**EXERCISE INSTRUCTIONS**
Please set down each record exactly as it appears, but leave out any pictures.

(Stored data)
####################

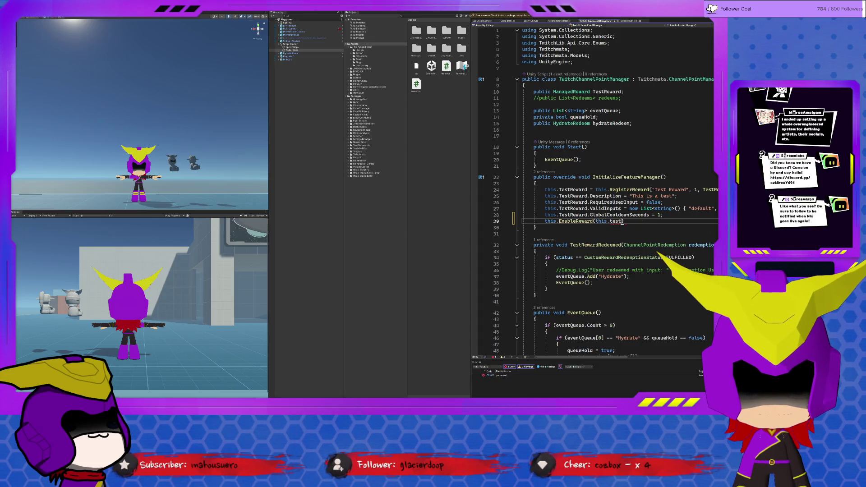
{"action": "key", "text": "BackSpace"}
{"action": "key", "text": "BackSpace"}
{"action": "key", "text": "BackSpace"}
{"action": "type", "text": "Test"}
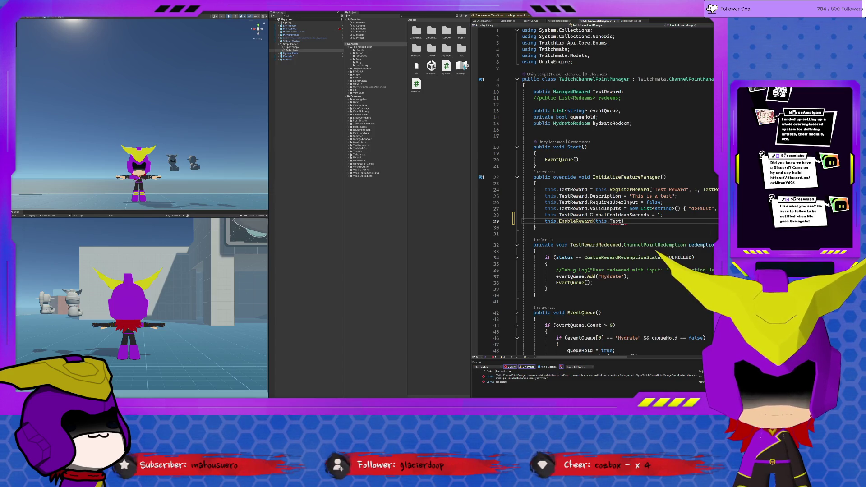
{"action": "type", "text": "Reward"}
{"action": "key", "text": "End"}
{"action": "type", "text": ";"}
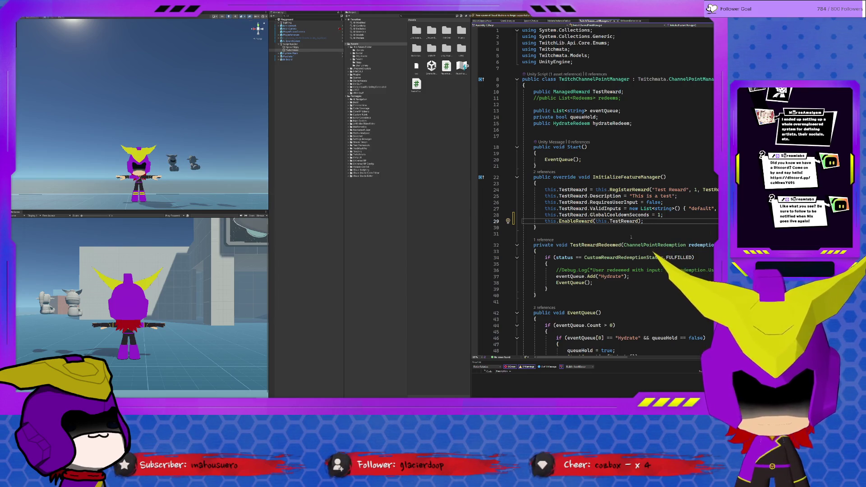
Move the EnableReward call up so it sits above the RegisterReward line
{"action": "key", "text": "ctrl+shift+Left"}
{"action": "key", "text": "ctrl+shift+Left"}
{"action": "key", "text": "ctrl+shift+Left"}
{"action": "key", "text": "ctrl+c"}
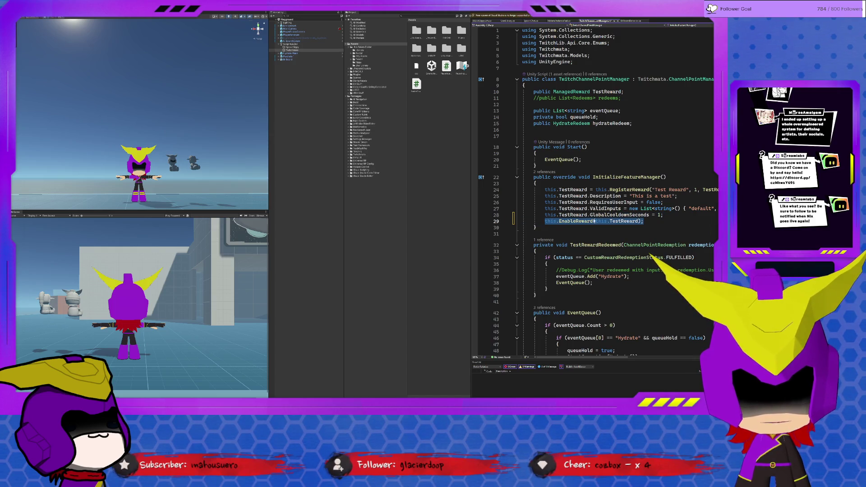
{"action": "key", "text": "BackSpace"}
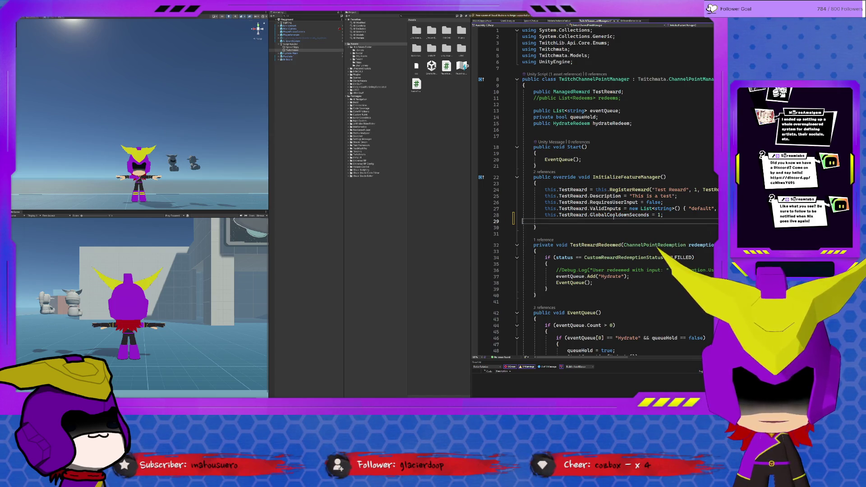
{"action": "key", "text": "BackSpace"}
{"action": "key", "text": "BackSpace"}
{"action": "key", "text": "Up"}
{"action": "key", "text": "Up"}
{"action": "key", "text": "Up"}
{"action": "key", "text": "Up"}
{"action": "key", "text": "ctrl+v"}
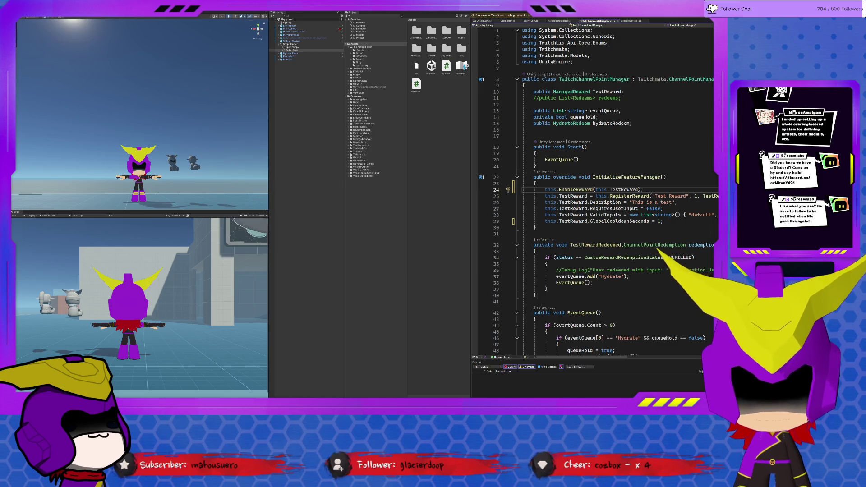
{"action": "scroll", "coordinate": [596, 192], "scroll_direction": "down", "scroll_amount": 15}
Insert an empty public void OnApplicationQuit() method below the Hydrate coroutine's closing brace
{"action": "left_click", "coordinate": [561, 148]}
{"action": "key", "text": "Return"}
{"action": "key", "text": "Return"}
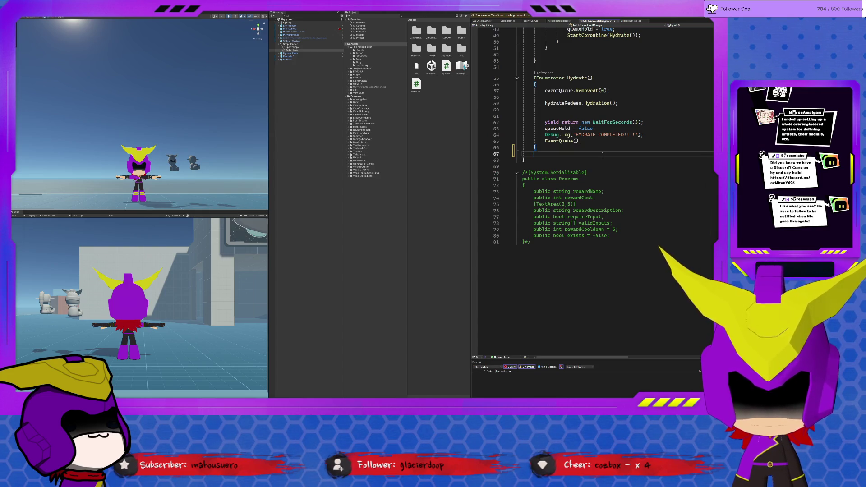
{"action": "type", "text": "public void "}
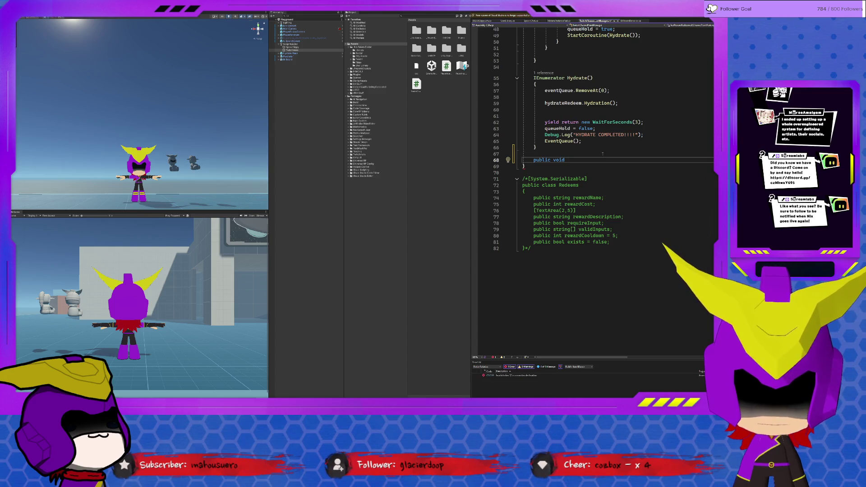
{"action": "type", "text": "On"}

####################

**TASK SOLUTION**
{"action": "key", "text": "BackSpace"}
{"action": "key", "text": "BackSpace"}
{"action": "key", "text": "BackSpace"}
{"action": "type", "text": "Test"}
{"action": "type", "text": "Reward"}
{"action": "key", "text": "End"}
{"action": "type", "text": ";"}
Move the EnableReward call up so it sits above the RegisterReward line
{"action": "key", "text": "ctrl+shift+Left"}
{"action": "key", "text": "ctrl+shift+Left"}
{"action": "key", "text": "ctrl+shift+Left"}
{"action": "key", "text": "ctrl+c"}
{"action": "key", "text": "BackSpace"}
{"action": "key", "text": "BackSpace"}
{"action": "key", "text": "BackSpace"}
{"action": "key", "text": "Up"}
{"action": "key", "text": "Up"}
{"action": "key", "text": "Up"}
{"action": "key", "text": "Up"}
{"action": "key", "text": "ctrl+v"}
{"action": "scroll", "coordinate": [596, 192], "scroll_direction": "down", "scroll_amount": 15}
Insert an empty public void OnApplicationQuit() method below the Hydrate coroutine's closing brace
{"action": "left_click", "coordinate": [561, 148]}
{"action": "key", "text": "Return"}
{"action": "key", "text": "Return"}
{"action": "type", "text": "public void "}
{"action": "type", "text": "On"}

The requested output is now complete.